┏━━

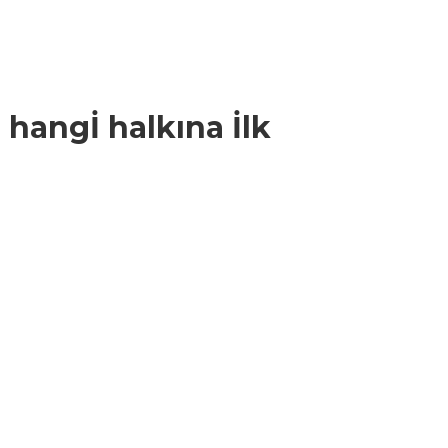
 hangİ halkına İlk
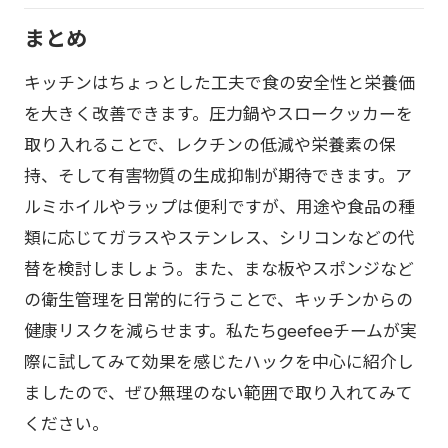
まとめ
キッチンはちょっとした工夫で食の安全性と栄養価
を大きく改善できます。圧力鍋やスロークッカーを
取り入れることで、レクチンの低減や栄養素の保
持、そして有害物質の生成抑制が期待できます。ア
ルミホイルやラップは便利ですが、用途や食品の種
類に応じてガラスやステンレス、シリコンなどの代
替を検討しましょう。また、まな板やスポンジなど
の衛生管理を日常的に行うことで、キッチンからの
健康リスクを減らせます。私たちgeefeeチームが実
際に試してみて効果を感じたハックを中心に紹介し
ましたので、ぜひ無理のない範囲で取り入れてみて
ください。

┗━━

* **Work instruction**
Excluding every picture, set down the listing exactly.

* **Answer space**
 hangİ halkına İlk
まとめ
キッチンはちょっとした工夫で食の安全性と栄養価
を大きく改善できます。圧力鍋やスロークッカーを
取り入れることで、レクチンの低減や栄養素の保
持、そして有害物質の生成抑制が期待できます。ア
ルミホイルやラップは便利ですが、用途や食品の種
類に応じてガラスやステンレス、シリコンなどの代
替を検討しましょう。また、まな板やスポンジなど
の衛生管理を日常的に行うことで、キッチンからの
健康リスクを減らせます。私たちgeefeeチームが実
際に試してみて効果を感じたハックを中心に紹介し
ましたので、ぜひ無理のない範囲で取り入れてみて
ください。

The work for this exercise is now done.